Maybe you’ve heard of Kalimotxo, or maybe you haven’t. The name itself is challenging to pronounce, probably more so after indulging in one or two. For those of you unfamiliar with this relatively new “cocktail,” it is quite popular in Spain, Chile, Romania, Yugoslavia, Hungary, and Germany. Recently, I learned that it has spread to Japan, where it has become a bar scene sensation, and you can even buy it in a can like beer or soda.
What Is Kalimotxo?
Let’s start with how to pronounce this cocktail—Kalimotxo. It’s pronounced “calimocho” and is essentially a 50/50 mix of red wine and cola. I say it’s “new” only because it’s just now making its way to North America, but it has been around in Spain since the 1970s. There, it became the party drink, served in most bars, and shines at any celebration.
Rumor has it that Kalimotxo was introduced during a Basque festival in Spain in 1972 when a group of people found that the wine they were served tasted, well, less than desirable. To make it more drinkable, they decided to add some cola, and voilà, a new cocktail was born. Back then, it was called “Cuba Libre del pobre,” which translates to “poor man’s Cuba Libre,” or Rioja Libre. It quickly spread to Eastern Europe, where it became popular and is now known as “diesel fuel” in Romania.
For the average “wine snob” who only sips from a glass of what they consider an excellent vintage, served at the perfect temperature and aged just right, this may not be your “cup of tea.” However, for those who can think outside the box, Kalimotxo is not only a great summertime refresher but also a way to enjoy the remains of that bottle of red wine—whether it’s a great bottle or an “Upchuck Red” from a barbecue, brought by someone you didn’t know, and nobody drank. Mix it with cola, add a wedge of lemon or lime, and fill it with ice, and you have a refreshing, delicious drink perfect for summer.

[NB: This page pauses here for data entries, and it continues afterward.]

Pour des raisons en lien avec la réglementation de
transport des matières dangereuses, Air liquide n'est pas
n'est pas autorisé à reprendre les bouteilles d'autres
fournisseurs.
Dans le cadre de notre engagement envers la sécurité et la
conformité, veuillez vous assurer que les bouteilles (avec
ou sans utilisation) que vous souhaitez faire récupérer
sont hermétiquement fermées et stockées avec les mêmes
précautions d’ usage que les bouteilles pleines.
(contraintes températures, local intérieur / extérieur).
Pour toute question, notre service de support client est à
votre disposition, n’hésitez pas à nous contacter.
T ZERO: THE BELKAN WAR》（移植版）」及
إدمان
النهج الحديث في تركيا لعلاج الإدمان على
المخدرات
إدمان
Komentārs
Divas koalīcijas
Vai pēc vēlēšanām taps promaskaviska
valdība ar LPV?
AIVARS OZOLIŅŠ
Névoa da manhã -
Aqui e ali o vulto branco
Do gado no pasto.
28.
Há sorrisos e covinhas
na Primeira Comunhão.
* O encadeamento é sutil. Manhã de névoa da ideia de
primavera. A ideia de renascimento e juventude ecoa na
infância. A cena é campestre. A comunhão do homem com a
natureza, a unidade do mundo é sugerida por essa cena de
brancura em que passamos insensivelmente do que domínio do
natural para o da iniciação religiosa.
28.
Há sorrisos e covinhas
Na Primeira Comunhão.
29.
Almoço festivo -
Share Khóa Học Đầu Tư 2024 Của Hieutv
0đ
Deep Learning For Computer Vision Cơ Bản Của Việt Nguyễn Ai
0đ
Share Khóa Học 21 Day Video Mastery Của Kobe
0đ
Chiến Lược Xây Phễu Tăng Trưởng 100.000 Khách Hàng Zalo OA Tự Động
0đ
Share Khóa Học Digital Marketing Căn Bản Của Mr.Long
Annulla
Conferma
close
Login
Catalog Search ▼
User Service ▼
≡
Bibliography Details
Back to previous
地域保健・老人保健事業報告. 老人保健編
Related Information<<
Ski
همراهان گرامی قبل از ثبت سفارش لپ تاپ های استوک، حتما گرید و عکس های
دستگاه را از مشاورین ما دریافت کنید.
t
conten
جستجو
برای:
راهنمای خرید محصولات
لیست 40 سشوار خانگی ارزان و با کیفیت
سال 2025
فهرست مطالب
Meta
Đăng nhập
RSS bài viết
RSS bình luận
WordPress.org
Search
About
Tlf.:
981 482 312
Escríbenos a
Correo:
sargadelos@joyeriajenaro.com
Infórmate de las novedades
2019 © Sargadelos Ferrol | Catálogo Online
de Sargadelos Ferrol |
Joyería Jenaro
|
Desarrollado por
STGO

Now, you might think I’ve lost my mind with this article, especially compared to my usual pieces about fine wines from great wineries and outstanding wine regions. But there is a place for using wine as a mixer, and this isn’t a new concept. Think sangria! Sangria has been around for a long time in Spain and many other parts of the world, and it is also a mix of different ingredients, including red wine, sometimes even excellent wines. I recently had the pleasure of interviewing a well-known and respected Winery Owner/Vintner from Southern Oregon, who introduced me to his Spanish-inspired sangria recipe, where he used his prized Tempranillo. More on his Sangria and the interview in the following article on Sangria.
Variations of the Kalimotxo
As with most things in life, there’s always someone who wants to tweak perfection, and the Kalimotxo cocktail is no exception. While simple in its original form, someone decided it needed a twist. So, in different parts of the world, when you order a Kalimotxo, you may find flavors like blackberry liqueur added, or in Greece, the flavor of Ouzo, as bartenders splash it into the cola and red wine mix. A twist of lime or lemon is often added to enhance the freshness of the drink.
As for the glassware, there’s no standard for serving Kalimotxo, unlike wine or martini glasses. From large glass tumblers to plastic cups, what it’s served in doesn’t matter as much as what’s inside. In fact, in Spain, the youth—looking to drink “on the cheap”—mix their Kalimotxo in plastic shopping bags! They use really cheap red wine to mix with the cola, squeeze the bag to mix, and then pour it into empty soda cans to drink.